### What is asked:
Transcribe the lines in the records from the line containing "pose: elev=21.5 azim=259.5" through the end of the records, including both ends. Omit the pictures from your answer.

### Dataset:

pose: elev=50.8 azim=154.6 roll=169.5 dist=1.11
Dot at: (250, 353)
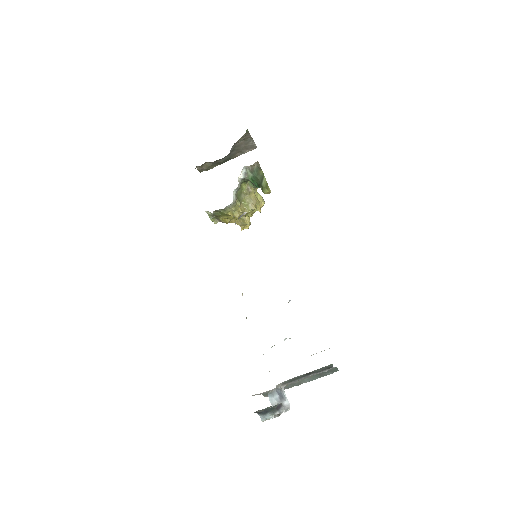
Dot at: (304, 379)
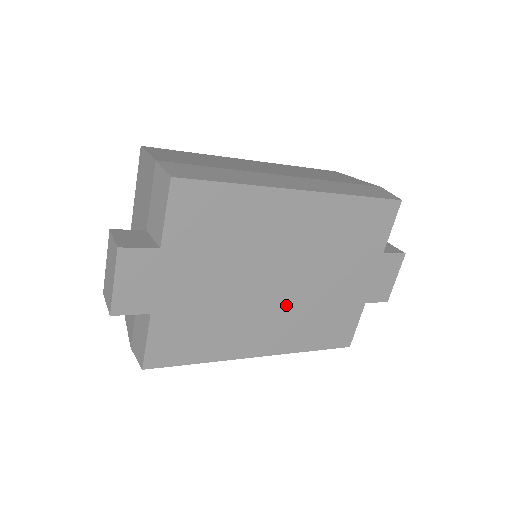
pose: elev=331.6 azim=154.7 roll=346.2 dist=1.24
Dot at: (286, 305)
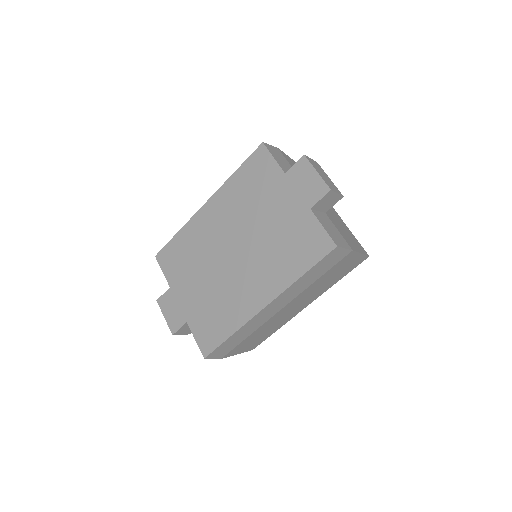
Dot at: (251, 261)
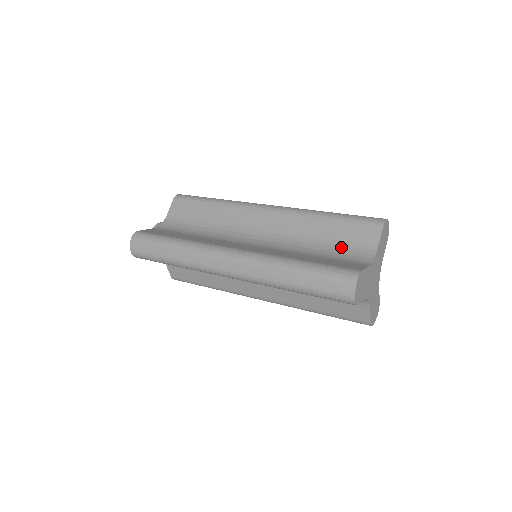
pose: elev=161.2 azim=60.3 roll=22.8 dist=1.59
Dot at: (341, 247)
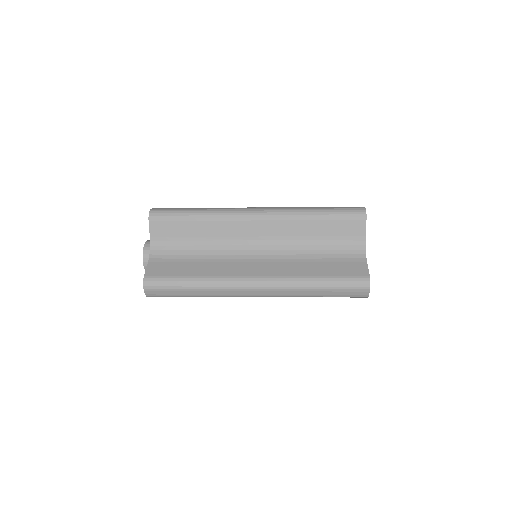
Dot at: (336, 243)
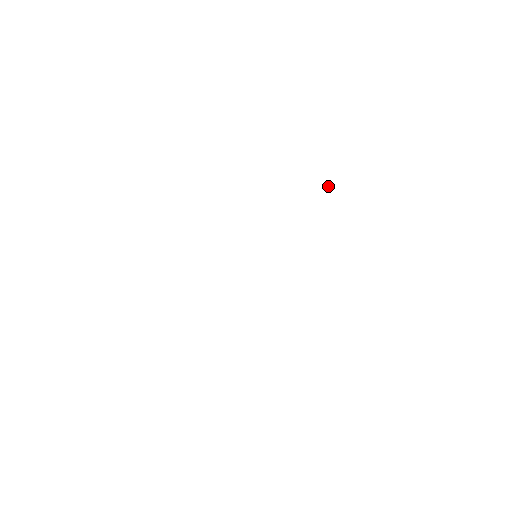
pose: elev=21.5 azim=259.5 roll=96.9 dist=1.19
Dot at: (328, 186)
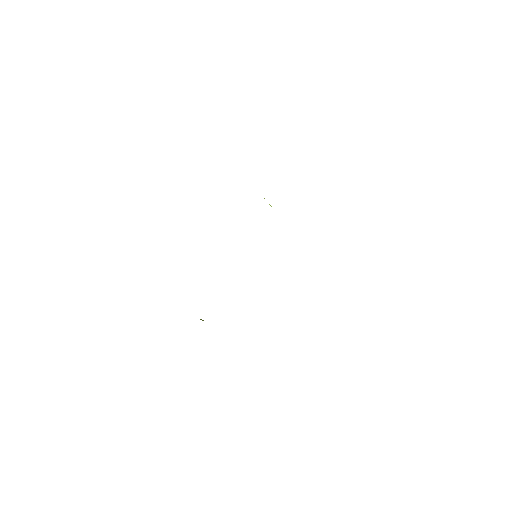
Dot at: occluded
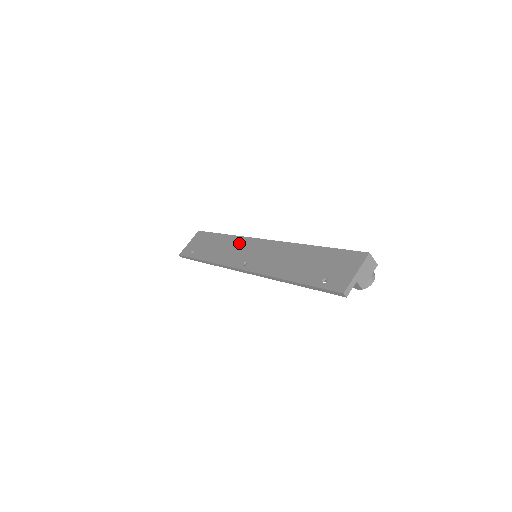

### Answer to this problem:
pose: elev=21.5 azim=259.5 roll=96.9 dist=1.19
Dot at: (328, 186)
Dot at: occluded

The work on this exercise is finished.